*Records provided:*
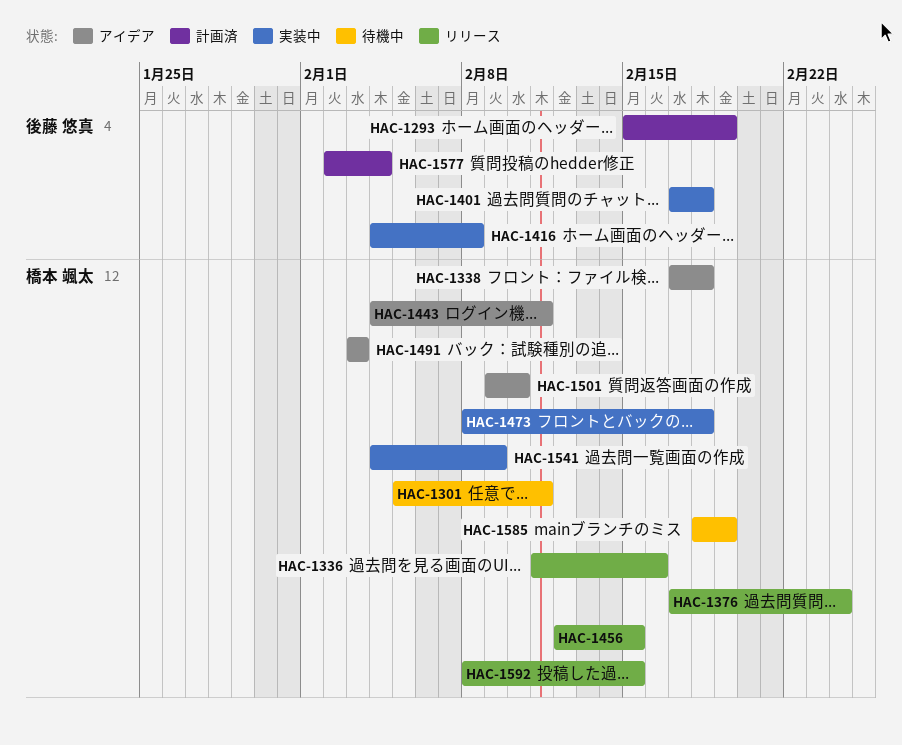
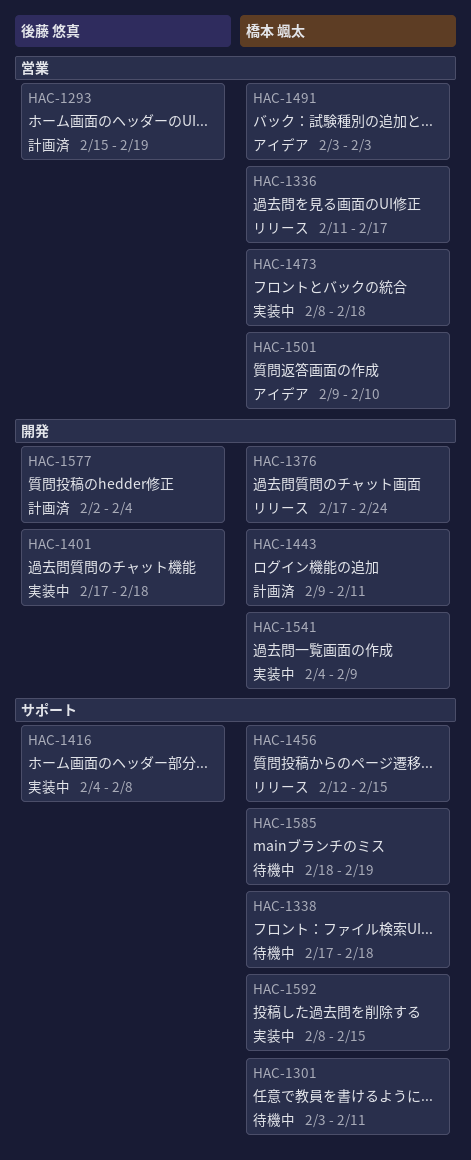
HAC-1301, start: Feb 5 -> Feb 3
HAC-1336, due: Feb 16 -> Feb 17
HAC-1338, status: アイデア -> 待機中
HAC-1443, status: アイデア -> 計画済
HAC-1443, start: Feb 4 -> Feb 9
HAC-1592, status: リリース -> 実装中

*What you should do:*
Set the listing down again exactly, skipping each picture.

*Solved problem:*
HAC-1301, start: Feb 5 -> Feb 3
HAC-1336, due: Feb 16 -> Feb 17
HAC-1338, status: アイデア -> 待機中
HAC-1443, status: アイデア -> 計画済
HAC-1443, start: Feb 4 -> Feb 9
HAC-1592, status: リリース -> 実装中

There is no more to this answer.